++++ Page text ++++

Estimating Reproducibility of Psychology (No. 43): An open, post-publication review


In 2015, Science published the results of the first empirical attempt to estimate the reproducibility of psychology.   One key finding was that out of 97 attempts to reproduce a significant result, only 36% of attempts succeeded.

This finding fueled debates about a replication crisis in psychology.  However, there have been few detailed examinations of individual studies to examine why a particular result could be replicated or not.  The main reason is probably that it is a daunting task to conduct detailed examinations of all studies. Another reason is that replication failures can be caused by several factors.  Each study may have a different explanation.  This means it is important to take an ideographic (study-centered) perspective.

The conclusions of these ideographic reviews will be used for a nomothetic research project that aims to predict actual replication outcomes on the basis of the statistical results reported in the original article.  These predictions will only be accurate if the replication studies were close replications of the original study.  Otherwise, differences between the original study and the replication study may explain why replication studies failed.

Summary of Original Article

This post examines the reproducibilty of article No. 43 “The rejection of moral rebels: Resenting those who do the right thing”  by Monin, Sawyer, and Marquez (JPSP, 2008).


Four studies document the rejection of moral rebels. In Study 1, participants who made a counterattitudinal speech disliked a person who refused on principle to do so, but uninvolved observers preferred this rebel to an obedient other. In Study 2, participants taking part in a racist task disliked a rebel who refused to go along, but mere observers did not. This rejection was mediated by the perception that rebels would reject obedient participants (Study 3), but did not occur when participants described an important trait or value beforehand (Study 4). Together, these studies suggest that rebels are resented when their implicit reproach threatens the positive self-image of individuals who did not rebel.

The main conclusion of the article is that moral rebels are resented by those who hold the same moral values, but did not rebel.

Four social psychological experiments are used to provide empirical support for this hypothesis.  Thus, the original article already contains one original study and three replication studies.

Study 1

Study 1 used the induced compliance paradigm (Galinsky, Stone, & Cooper, 2000; Zanna & Cooper, 1974).  Presumably, earlier studies that used this paradigm showed that it is effective in inducing dissonance by having participants write an essay that goes against their own beliefs. Importantly, participants are not forced to do so, but merely comply to a request.

An analogy could be a request by an editor to remove a study with imperfect results from an article. The scientists has the option to reject this request because it violates her sense of scientific standards, but she may also comply to get a publication.  This internal conflict is called cognitive dissonance.

After the experimental manipulation of cognitive dissonance, participants were asked to make personality ratings of another participant who refused to comply to the request (rebel) or who did not (compliant).   There was also a group of control participants without the dissonance induction.   This creates a 2 x 2 between-subject (BS) design with induction (yes/no) and rebel target (yes, no) as predictor variables.  The outcome were personality and liking ratings of the targets.

++++

Set exercise 1: Present everything from the start of the entries down to the line containing "5: (486, 260)" as a Markdown table with the columns Row and Line, leaving out blank lines.

++++ Working data ++++

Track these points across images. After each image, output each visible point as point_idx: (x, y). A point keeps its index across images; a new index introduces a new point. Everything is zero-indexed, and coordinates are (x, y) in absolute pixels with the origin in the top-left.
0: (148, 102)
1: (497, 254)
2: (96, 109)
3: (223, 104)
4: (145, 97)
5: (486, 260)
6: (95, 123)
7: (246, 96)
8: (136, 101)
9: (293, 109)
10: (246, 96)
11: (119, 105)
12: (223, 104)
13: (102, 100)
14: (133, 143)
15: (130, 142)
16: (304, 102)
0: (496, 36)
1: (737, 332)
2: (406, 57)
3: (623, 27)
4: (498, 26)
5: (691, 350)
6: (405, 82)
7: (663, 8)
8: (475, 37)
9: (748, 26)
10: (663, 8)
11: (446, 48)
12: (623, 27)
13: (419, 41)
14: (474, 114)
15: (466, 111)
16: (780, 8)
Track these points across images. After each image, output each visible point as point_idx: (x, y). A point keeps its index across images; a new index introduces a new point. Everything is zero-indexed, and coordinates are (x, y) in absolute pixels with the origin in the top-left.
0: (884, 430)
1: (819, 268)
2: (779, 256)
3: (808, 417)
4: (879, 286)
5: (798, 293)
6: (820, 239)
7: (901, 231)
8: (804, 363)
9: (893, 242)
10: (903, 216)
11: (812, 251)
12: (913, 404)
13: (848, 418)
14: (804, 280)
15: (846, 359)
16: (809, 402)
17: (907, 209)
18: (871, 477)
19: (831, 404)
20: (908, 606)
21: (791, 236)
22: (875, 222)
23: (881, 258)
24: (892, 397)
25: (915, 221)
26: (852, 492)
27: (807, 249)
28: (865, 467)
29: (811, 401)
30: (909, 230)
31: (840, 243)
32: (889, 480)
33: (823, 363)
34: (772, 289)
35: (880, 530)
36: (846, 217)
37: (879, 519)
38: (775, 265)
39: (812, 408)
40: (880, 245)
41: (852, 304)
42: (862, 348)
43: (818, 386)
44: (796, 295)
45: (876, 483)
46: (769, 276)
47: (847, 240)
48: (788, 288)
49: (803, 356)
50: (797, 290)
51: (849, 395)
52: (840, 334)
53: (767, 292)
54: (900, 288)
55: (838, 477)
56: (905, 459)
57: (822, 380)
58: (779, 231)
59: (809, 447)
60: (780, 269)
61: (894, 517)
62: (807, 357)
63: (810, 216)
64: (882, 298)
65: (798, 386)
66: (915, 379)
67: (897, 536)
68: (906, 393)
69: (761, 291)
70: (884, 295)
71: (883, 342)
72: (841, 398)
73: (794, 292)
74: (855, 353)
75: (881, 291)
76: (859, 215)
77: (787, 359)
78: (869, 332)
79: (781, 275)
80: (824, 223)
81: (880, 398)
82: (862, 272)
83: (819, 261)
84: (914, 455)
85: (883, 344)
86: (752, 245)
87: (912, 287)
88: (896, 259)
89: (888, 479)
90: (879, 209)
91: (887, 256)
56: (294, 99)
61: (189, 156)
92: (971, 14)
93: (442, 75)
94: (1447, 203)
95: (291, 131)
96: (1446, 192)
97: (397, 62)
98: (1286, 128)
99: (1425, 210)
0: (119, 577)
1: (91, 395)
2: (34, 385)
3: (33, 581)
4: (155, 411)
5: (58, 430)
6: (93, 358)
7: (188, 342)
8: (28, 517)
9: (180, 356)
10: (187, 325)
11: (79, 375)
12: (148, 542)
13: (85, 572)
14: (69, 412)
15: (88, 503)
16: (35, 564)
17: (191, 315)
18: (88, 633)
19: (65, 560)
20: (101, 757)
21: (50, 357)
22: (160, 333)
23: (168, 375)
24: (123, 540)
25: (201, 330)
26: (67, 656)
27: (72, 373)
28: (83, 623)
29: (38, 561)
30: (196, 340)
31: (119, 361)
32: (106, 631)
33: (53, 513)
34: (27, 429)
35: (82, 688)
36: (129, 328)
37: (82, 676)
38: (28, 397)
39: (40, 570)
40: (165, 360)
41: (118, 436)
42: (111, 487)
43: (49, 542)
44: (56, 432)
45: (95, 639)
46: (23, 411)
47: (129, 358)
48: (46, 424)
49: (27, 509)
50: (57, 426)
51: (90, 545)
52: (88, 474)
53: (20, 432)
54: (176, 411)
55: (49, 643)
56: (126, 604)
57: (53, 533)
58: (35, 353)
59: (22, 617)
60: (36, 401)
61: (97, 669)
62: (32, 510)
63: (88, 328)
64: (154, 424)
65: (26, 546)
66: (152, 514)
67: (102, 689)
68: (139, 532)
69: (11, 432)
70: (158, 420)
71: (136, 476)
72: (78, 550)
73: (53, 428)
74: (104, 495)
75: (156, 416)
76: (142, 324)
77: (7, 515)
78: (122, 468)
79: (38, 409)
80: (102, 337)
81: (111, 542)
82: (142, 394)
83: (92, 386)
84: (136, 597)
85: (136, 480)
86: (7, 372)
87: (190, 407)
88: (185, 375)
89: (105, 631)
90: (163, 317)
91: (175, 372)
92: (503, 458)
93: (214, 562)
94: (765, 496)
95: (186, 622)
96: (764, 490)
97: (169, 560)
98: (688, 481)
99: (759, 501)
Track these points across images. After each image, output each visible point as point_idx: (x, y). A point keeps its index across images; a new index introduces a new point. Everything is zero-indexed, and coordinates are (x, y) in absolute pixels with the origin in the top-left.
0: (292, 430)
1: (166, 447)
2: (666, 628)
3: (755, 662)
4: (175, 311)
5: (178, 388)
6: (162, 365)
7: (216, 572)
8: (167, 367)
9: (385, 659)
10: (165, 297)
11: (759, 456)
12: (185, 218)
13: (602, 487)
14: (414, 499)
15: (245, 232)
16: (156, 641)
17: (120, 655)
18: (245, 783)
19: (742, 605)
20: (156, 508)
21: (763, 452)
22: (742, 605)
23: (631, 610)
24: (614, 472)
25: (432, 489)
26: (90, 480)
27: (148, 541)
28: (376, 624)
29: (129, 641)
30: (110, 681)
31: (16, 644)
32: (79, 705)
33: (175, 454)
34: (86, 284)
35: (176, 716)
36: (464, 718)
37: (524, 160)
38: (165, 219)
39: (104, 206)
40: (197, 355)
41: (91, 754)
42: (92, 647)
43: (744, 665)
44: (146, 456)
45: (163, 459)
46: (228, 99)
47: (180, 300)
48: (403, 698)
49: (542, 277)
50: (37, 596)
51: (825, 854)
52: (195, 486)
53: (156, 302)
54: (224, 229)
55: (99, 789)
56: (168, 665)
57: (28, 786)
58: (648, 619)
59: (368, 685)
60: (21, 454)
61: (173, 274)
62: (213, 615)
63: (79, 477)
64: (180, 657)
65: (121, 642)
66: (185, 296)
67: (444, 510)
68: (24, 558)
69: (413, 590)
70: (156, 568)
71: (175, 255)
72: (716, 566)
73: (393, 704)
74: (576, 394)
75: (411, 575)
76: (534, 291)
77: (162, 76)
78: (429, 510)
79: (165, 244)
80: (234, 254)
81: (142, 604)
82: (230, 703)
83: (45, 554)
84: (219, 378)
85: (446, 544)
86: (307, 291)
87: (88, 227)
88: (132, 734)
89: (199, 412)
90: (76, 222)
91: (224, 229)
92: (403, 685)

++++

Set exercise 2: State whether each statement below agrees with the review, answering yes or no and quoting the deciding words: (a) 36% of the 97 attempts to reproduce a significant result succeeded; (b) Study 1 used a within-subject design; (c) the article by Monin, Sawyer, and Marquez reported five experiments.

Exercise answer 1:
| Row | Line |
|---|---|
| 1 | Track these points across images. After each image, output each visible point as point_idx: (x, y). A point keeps its index across images; a new index introduces a new point. Everything is zero-indexed, and coordinates are (x, y) in absolute pixels with the origin in the top-left. |
| 2 | 0: (148, 102) |
| 3 | 1: (497, 254) |
| 4 | 2: (96, 109) |
| 5 | 3: (223, 104) |
| 6 | 4: (145, 97) |
| 7 | 5: (486, 260) |

Exercise answer 2:
(a) Yes: "out of 97 attempts to reproduce a significant result, only 36% of attempts succeeded."
(b) No: "This creates a 2 x 2 between-subject (BS) design"
(c) No: "Four social psychological experiments are used to provide empirical support for this hypothesis."